Jean Stapleton Leaves Edith Bunker Behind
By MARILYN BECK

If you happen to pass Jean Stapleton on the street, don’t hail her as “Edith.” Not unless you want her to stop and remind you she’s divorced herself from Archie Bunker—and that she has never been anyone but an actress playing a role.
“I’ve made it my mission to educate people about the difference between me and my character ever since
All in the Family began in 1971,” she explains with a smile.
“When someone stops me in a store, for instance, and addresses me as ‘Edith,’ I’ll very politely correct them—and try to explain that it is an actress’ function to play many roles, and that Edith Bunker was just one of many roles I intend to play.”
A desire to move on to new roles what what led to Jean’s resignation from
All in the Family this season—and the retitling of the show to Archie’s Place.

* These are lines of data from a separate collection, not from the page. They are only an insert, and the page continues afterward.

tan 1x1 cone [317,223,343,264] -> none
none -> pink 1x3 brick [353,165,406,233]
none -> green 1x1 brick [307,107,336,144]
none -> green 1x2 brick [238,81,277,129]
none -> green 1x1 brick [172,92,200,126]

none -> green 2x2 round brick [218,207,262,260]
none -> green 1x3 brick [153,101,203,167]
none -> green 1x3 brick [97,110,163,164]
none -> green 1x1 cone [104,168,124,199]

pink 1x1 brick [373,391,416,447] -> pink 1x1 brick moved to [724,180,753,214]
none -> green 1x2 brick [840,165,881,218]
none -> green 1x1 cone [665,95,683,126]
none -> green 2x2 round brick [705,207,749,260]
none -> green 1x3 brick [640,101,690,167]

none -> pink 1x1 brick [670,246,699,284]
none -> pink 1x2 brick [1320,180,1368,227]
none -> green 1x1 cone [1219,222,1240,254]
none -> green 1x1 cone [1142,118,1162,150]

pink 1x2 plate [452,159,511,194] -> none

Outlining the reasons for her action, she says, “The way I’m constituted, I just can’t invest my life on one portrayal. I need more variety. The last few seasons, I began to feel like a pit musician in a long-running Broadway show, who works on a crossword puzzle between cues, then picks up his instrument and plays the same notes he played the night before. It becomes less than a stimulating experience.”

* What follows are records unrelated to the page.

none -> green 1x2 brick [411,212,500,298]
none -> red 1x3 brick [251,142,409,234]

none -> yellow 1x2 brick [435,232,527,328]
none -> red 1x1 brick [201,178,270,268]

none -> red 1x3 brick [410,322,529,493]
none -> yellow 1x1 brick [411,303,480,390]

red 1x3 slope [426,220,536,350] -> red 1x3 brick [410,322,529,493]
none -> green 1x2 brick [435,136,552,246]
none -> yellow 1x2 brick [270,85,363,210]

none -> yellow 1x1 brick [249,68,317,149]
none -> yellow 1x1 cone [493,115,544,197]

Jean did consent to return to Archie’s side this summer long enough to tape an
All in the Family Thanksgiving reunion special (which will also feature now long-departed Family members Rob Reiner and Sally Struthers), plus three segments of Archie’s Place which will explain her future absence by having her going to work—in a mental institution.
And after that? Well, Jean will be busy establishing an Edith-less image. And she’s already taken some impressive strides in that direction.
She’ll be seen this fall as “Aunt Mary”—based on the true story of a Baltimore woman who ignored several physical handicaps to become a sandlot baseball coach—which will be aired on CBS as a
Hallmark Hall of Fame presentation.
She’s heavy into rehearsals for
Daisy Mayme, a stage comedy about an extroverted, independent woman, which her husband, Bill Putch, will direct and which both will tour with from October through February.
And she’s scheduled to star as Eleanor Roosevelt in a two-part TV presentation being produced by Norman Lear.
Sandwiched between all this will be ongoing activities for the ERA, a movement which Jean has been a leader in recent years—and which has helped her make subtle, yet positive changes in the personality of Edith Bunker. “For two or three years, I was pressing to have things on the show that would dramatize the issue of equal rights,” she reveals. “And then in 1976, I served on the National Committee for the Observance of International Women’s Year—and I was able to provide our writers with research material that enabled them to write scripts along that level.”
One segment she’s particularly proud of dealt with credit discrimination toward Edith when that long-suffering heroine attempted to cash a cheque.
“We got a lot of mail response to that one,” she reports with a smile that grows broader when she adds, “a mostly positive response, I’m happy to say.”
It also seems ironic, after all these seasons in which Jean Stapleton has has docily sat back while Carroll O’Connor has made his periodic threats to leave, that it should be she who has found the courage to free herself from series security. Leaving Carroll in a house in which the other
Family members have already left.
Thinking back to those earlier times—and to one particular time when Carroll was engaging in a lengthy walkout from the show, and CBS and Tandem Productions were considering revamping the series so it would revolve around a widowed Edith—she smiles softly and says, “It just proves nothing in life is ever fixed, ever definite.”
The only definite with Jean Stapleton now, is that she feels no regret or insecurity about having left Archie—and Edith.


“All in the Family” is the kind of programme that probably should be on the air today but would probably never get made as noisy claques are noisier than they were in 1971. (Can you picture a comedy built around a Tea Partying, NRA-supporting, “entitlement”-hating bigot? I would like to.) And producers would have to find the actors that could pull off the roles. Would any of them have been better as an awakened “dingbat” than Jean Stapleton? Probably not.